> What you are asked to do
Below are the entries to work from; restate word for word the portion that opens with the line containing "left knee: (567, 276)" and closes with the line containing "right elbow: (494, 233)", keeping both.

[Pose estimation data]
-------
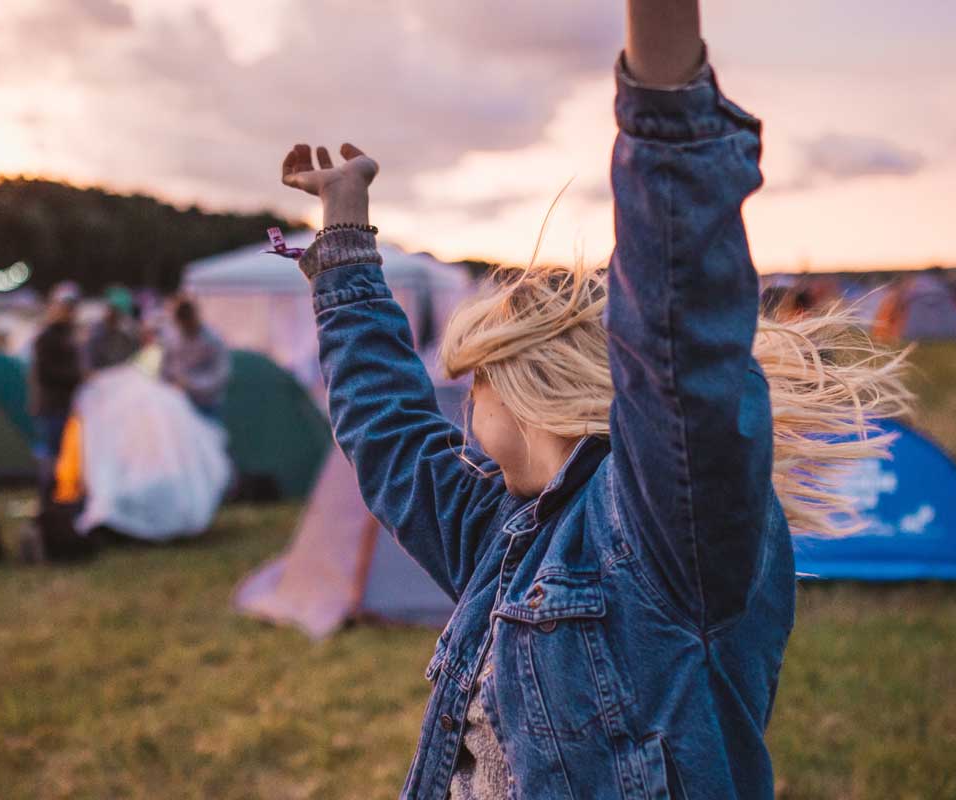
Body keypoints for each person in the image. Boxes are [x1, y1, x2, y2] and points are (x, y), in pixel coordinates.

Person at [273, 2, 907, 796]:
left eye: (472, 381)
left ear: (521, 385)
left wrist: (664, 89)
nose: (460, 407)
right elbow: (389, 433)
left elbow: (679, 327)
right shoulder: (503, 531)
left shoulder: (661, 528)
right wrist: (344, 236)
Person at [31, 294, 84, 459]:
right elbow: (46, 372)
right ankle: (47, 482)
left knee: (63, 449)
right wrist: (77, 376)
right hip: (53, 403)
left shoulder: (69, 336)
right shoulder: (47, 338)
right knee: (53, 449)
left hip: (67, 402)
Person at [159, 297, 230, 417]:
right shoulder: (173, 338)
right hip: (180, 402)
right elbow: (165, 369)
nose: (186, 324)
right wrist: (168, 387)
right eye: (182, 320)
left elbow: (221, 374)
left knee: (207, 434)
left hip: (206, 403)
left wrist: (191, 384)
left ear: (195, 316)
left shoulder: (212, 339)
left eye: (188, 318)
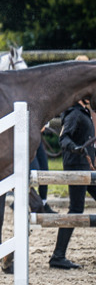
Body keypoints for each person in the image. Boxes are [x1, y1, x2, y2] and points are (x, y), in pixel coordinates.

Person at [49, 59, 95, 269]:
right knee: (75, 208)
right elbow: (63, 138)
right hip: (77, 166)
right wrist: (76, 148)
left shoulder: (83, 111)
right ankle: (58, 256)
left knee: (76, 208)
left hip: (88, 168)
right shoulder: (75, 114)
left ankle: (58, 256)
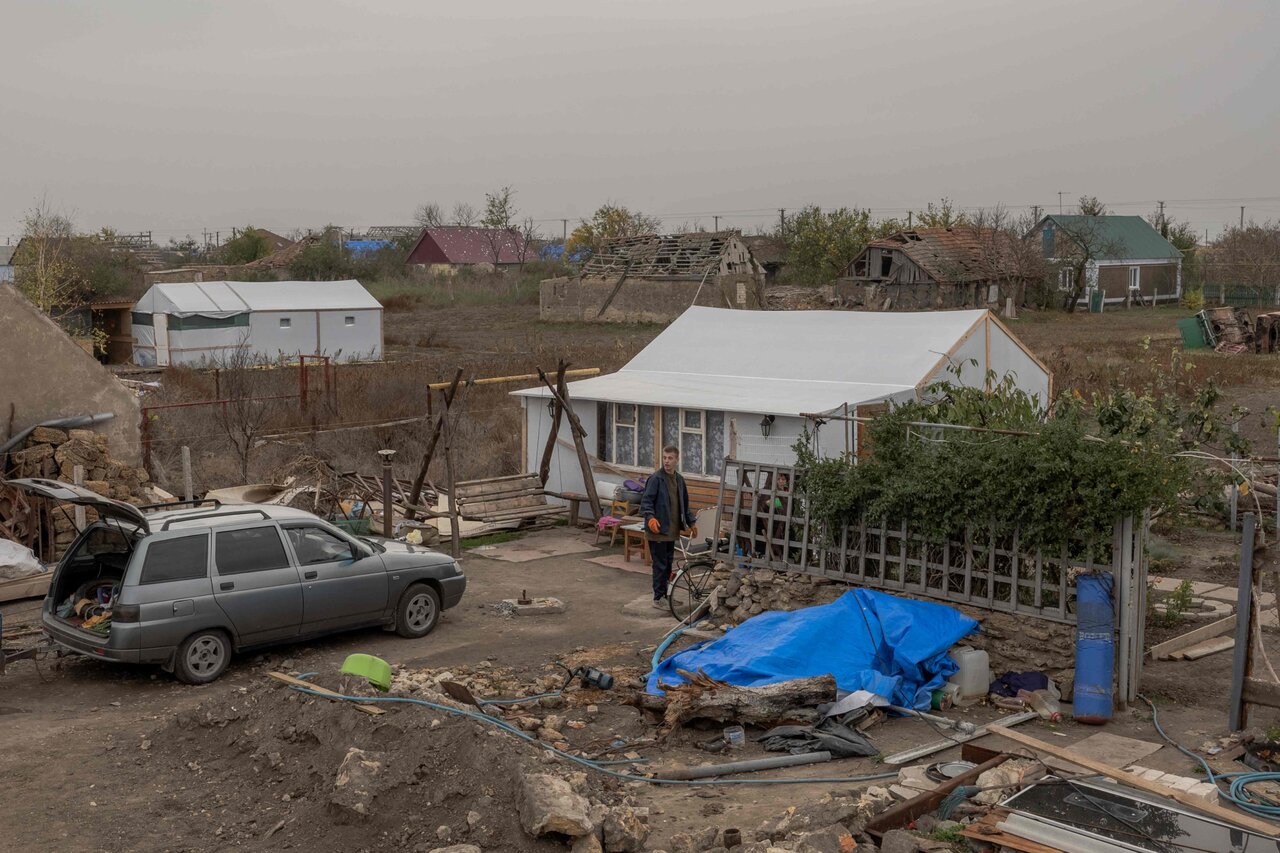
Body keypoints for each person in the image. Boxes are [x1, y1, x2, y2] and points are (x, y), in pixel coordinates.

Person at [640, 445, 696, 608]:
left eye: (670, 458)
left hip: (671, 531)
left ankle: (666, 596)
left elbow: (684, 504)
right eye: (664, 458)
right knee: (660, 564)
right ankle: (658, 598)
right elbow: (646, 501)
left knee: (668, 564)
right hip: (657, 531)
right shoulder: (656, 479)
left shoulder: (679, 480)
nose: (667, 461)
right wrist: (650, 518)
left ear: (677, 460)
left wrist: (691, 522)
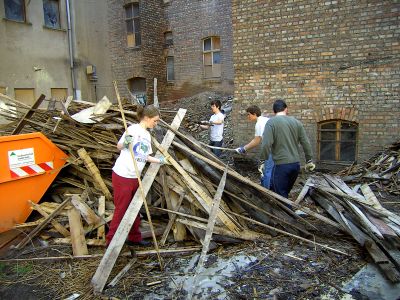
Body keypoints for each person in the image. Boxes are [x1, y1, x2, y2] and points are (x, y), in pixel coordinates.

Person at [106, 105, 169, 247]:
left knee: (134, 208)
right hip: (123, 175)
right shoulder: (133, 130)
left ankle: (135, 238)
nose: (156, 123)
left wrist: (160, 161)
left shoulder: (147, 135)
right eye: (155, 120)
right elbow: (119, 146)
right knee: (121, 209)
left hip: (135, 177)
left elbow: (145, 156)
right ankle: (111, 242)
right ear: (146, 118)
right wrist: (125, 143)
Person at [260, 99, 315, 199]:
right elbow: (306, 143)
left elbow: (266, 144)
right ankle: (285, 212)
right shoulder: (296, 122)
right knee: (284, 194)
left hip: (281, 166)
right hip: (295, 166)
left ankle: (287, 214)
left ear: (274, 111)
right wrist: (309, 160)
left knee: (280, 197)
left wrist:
-------
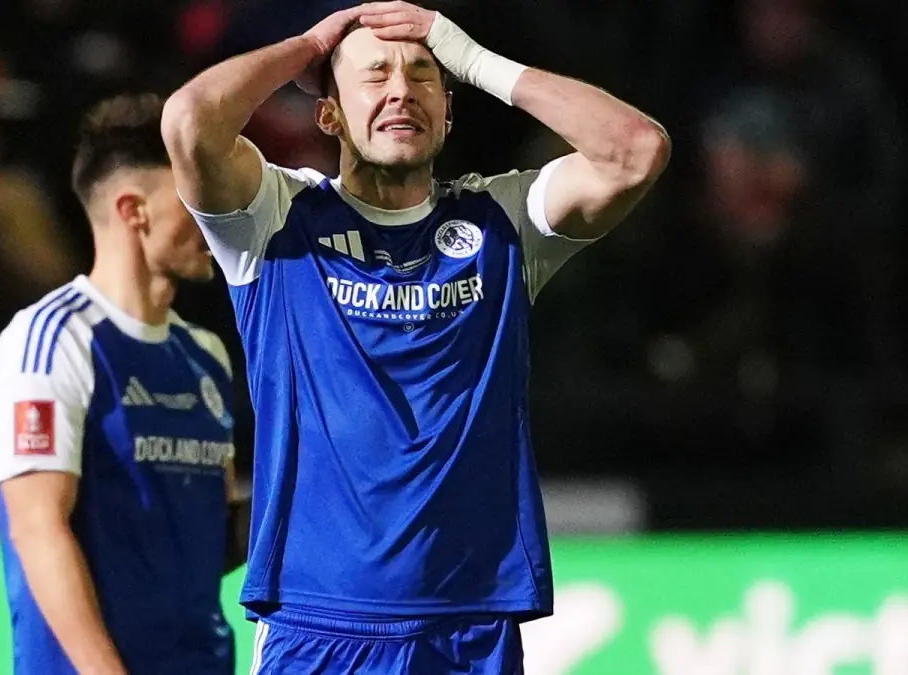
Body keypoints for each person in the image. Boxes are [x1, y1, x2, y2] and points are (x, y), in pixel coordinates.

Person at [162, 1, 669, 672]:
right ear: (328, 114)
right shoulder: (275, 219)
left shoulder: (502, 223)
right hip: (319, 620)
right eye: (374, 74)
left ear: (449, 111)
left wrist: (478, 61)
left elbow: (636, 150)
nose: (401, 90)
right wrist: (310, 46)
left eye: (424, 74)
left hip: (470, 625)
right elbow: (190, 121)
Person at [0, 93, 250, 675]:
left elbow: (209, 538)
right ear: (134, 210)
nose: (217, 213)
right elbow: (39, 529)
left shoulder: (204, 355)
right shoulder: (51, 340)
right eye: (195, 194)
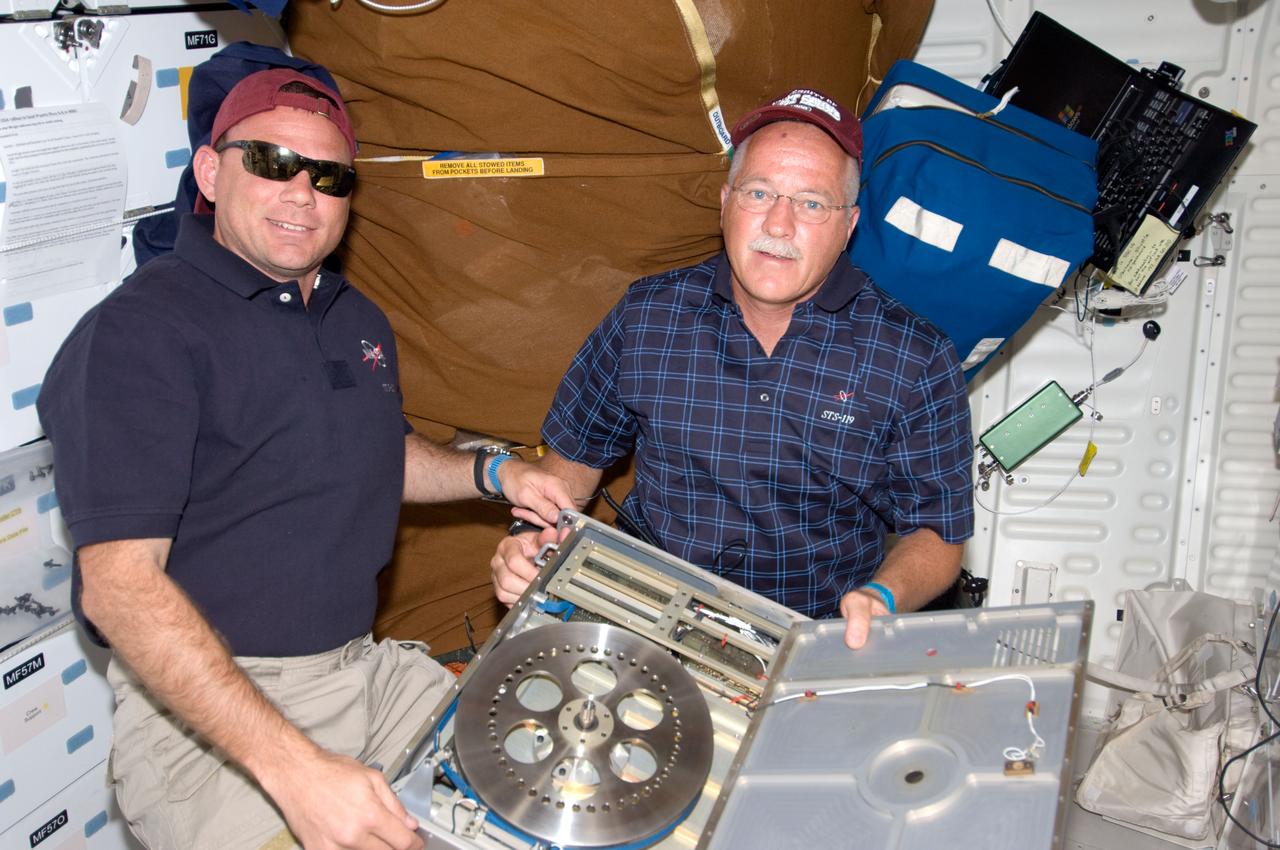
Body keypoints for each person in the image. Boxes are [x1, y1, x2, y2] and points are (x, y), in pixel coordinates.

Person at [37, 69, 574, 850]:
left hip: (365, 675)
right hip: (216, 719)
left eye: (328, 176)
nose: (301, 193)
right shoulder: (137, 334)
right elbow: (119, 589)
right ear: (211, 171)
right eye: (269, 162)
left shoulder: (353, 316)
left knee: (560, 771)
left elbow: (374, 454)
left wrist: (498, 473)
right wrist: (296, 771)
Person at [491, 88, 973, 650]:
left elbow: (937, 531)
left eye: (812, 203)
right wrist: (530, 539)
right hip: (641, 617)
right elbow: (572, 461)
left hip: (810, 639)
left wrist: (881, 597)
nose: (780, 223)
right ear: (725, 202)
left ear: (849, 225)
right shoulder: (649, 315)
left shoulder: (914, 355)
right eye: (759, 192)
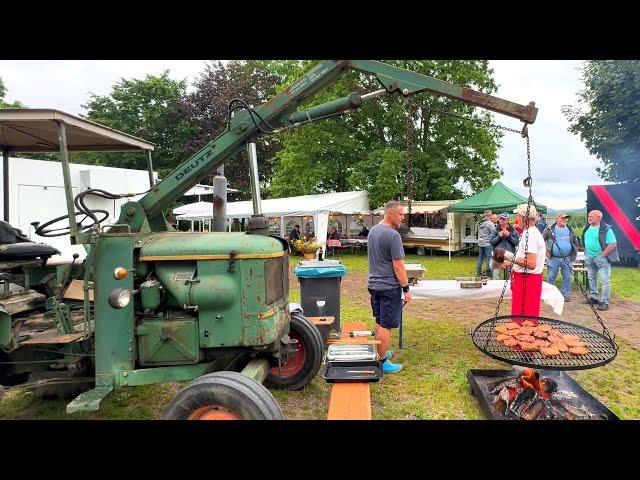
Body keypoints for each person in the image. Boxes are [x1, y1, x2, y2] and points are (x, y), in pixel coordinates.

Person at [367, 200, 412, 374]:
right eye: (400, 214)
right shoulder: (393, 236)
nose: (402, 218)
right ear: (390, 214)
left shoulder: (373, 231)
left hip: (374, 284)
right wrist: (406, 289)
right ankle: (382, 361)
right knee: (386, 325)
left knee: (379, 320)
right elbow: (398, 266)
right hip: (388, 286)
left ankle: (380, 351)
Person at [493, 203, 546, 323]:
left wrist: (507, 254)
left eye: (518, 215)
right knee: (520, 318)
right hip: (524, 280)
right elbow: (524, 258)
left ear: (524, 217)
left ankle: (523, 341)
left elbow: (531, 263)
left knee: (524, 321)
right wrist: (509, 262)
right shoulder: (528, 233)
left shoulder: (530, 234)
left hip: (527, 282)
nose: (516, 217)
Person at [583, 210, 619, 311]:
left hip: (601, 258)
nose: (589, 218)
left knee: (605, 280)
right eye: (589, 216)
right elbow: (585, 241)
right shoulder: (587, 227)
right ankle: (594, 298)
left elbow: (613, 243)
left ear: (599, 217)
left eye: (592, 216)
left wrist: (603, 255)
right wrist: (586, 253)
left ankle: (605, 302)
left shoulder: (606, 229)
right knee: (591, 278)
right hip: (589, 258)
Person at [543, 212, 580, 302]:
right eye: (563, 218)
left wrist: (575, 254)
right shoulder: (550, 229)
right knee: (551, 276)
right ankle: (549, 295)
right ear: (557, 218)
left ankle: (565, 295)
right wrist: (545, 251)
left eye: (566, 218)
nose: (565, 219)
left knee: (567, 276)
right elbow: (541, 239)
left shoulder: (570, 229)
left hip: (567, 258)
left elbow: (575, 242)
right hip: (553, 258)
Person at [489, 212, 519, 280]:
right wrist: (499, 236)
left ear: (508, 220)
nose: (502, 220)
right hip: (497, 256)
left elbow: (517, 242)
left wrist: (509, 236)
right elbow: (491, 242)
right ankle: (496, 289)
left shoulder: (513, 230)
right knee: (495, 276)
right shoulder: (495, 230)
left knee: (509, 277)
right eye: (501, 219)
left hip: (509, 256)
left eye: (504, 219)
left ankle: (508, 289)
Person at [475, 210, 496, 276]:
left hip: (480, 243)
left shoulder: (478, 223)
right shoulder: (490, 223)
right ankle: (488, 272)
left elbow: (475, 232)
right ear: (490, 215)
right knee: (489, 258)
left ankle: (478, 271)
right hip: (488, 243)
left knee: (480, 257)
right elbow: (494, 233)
-------
> Problem solution
left knee: (567, 276)
right elbow: (541, 239)
left shoulder: (570, 229)
left hip: (567, 258)
left elbow: (575, 242)
right hip: (553, 258)
Person at [489, 212, 519, 280]:
right wrist: (499, 236)
left ear: (508, 220)
nose: (502, 220)
right hip: (497, 256)
left elbow: (517, 242)
left wrist: (509, 236)
right elbow: (491, 242)
right ankle: (496, 289)
left shoulder: (513, 230)
right knee: (495, 276)
right shoulder: (495, 230)
left knee: (509, 277)
right eye: (501, 219)
left hip: (509, 256)
left eye: (504, 219)
left ankle: (508, 289)
Person at [475, 210, 496, 276]:
left hip: (480, 243)
left shoulder: (478, 223)
right shoulder: (490, 223)
right ankle: (488, 272)
left elbow: (475, 232)
right ear: (490, 215)
right knee: (489, 258)
left ankle: (478, 271)
right hip: (488, 243)
left knee: (480, 257)
right elbow: (494, 233)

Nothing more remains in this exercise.